After a mysterious Lento assai, Smith launches (sotto voce) into the group of three themes that establish the exposition, including a voluptuous appearance of the amazing trill that hurdles the material into Dante’s depths. The grand D major theme offers lyrical consolation as the original motif transforms itself while maintaining its essential character, close to Hegel’s dictum: “the Idea unfolds itself in the form of being different.” The silken runs and resolute marcatos proceed with stunning clarity of motion, Allegro energico, pulverizing and insistent. Andante sostenuto The provides the heart of the music, a slow movement suavely consoling and perhaps religious in its gossamer realignment of the opening motif. Smith plays the entire section in the manner of a bravura improvisation, at moments sounding like an operatic reminiscence. The various fingering approaches Smith utilizes play like a compendium on piano technique, a textural tour de force.

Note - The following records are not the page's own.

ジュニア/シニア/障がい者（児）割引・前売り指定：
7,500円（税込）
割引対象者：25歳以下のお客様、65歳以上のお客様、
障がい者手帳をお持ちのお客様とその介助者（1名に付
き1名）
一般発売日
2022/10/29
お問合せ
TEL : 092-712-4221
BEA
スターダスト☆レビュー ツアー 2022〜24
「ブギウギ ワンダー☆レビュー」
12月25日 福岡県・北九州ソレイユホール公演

Then, after the opening riff, Liszt offers the fugato announcing the third, demonic progression. Serving as a kind of development section, the expansive fugue injects a fury into the textural mass that defies classical categories. Each articulation of the impulse intensifies the staggering effect, so no wonder the orchestral version often appeared in Universal horror films! The consolation of the D major theme arises out of the emotional rubble, devoutly delivered and beatific in visionary power. Smith then mounts to a grueling, cataclysmic moment, furioso, since it is better to rule in Hell than to serve in Heaven, the ultimate expression of individualistic pride. Yet, Liszt resists the apotheosis of the Abyss and reintroduces his grand anodyne, the Andante sostenuto theme after a pregnant silence. The snake bites its own tail; the ouroboros, the eternal circle, is complete.